Step 8: Secure the API with Nginx Reverse Proxy + SSL
You don’t want port 11434 exposed publicly without authentication. Set up Nginx as a reverse proxy with basic auth:
bash
sudo apt install nginx apache2-utils -y
sudo htpasswd -c /etc/nginx/.htpasswd aiuser
Create an Nginx config at /etc/nginx/sites-available/ollama:
nginx
server {
listen 443 ssl;
server_name ai.yourdomain.com;
ssl_certificate /etc/letsencrypt/live/ai.yourdomain.com/fullchain.pem;
ssl_certificate_key /etc/letsencrypt/live/ai.yourdomain.com/privkey.pem;
auth_basic "Restricted";
auth_basic_user_file /etc/nginx/.htpasswd;
location / {
proxy_pass http://localhost:11434;
proxy_set_header Host $host;
proxy_set_header X-Real-IP $remote_addr;
}
}
Enable and reload:
bash
sudo ln -s /etc/nginx/sites-available/ollama /etc/nginx/sites-enabled/
sudo nginx -t && sudo systemctl reload nginx
Recommended Models by GPU VRAM
| Model | Parameters | Min VRAM | Use Case |
|---|---|---|---|
| Phi-3 Mini | 3.8B | 4 GB | Quick tasks, summarization |
| Mistral | 7B | 8 GB | General purpose |
| LLaMA 3 | 8B | 8 GB | General purpose, coding |
| LLaMA 3 | 70B | 40 GB | High-quality reasoning |
| CodeLlama | 13B | 16 GB | Code generation |
Monitoring GPU Usage
While the model is running, monitor GPU utilization in real time:
bash
watch -n 1 nvidia-smi
For longer-term monitoring, integrate with Prometheus + DCGM Exporter to collect GPU metrics and visualize them in Grafana.
Common Issues and Fixes
nvidia-smi not found after driver install → Reboot is required after driver installation.

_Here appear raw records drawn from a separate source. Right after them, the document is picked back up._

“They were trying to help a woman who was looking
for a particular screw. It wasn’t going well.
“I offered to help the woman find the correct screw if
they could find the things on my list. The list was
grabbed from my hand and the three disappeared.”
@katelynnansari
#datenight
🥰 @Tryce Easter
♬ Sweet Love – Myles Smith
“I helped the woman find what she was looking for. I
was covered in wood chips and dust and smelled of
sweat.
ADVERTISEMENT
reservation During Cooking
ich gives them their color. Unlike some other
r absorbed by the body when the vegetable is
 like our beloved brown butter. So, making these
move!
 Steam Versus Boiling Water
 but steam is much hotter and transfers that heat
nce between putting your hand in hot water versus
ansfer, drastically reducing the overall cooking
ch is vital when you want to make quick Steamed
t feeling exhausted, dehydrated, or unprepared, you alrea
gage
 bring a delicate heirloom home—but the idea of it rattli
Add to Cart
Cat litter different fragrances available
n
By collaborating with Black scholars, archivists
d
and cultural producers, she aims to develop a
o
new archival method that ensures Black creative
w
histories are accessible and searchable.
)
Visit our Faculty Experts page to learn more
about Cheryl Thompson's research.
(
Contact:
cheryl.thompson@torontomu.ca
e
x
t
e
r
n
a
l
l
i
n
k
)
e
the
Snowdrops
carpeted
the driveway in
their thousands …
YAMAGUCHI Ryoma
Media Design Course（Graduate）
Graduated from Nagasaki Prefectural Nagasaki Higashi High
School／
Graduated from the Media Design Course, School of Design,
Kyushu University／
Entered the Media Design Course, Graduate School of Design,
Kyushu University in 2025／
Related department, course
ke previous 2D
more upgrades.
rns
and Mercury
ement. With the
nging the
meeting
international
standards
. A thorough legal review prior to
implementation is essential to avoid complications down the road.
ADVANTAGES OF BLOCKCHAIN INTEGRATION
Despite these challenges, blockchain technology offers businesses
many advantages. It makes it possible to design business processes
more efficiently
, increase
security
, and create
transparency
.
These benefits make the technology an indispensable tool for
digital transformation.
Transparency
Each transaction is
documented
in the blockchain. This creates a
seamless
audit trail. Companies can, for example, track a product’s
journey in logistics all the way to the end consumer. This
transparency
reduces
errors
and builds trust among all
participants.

Docker container can’t see GPU → Ensure nvidia-container-toolkit is installed and Docker was restarted after nvidia-ctk runtime configure.
Out of memory (OOM) errors → The model is too large for your GPU VRAM. Try a smaller quantized version (e.g., llama3:8b-instruct-q4_0).
Port 11434 not reachable → Check UFW rules. Run: sudo ufw allow 11434/tcp
Conclusion
Self-hosted AI inference on Linux is no longer a niche skill — it’s becoming a core competency for sysadmins and DevOps engineers in 2026. With Docker, NVIDIA container toolkit, and tools like Ollama, you can stand up a private LLM server in under an hour.
Pair this setup with a reverse proxy, proper firewall rules (see our UFW guide), and monitoring, and you have a production-ready AI inference server that keeps your data private and your API bills at zero.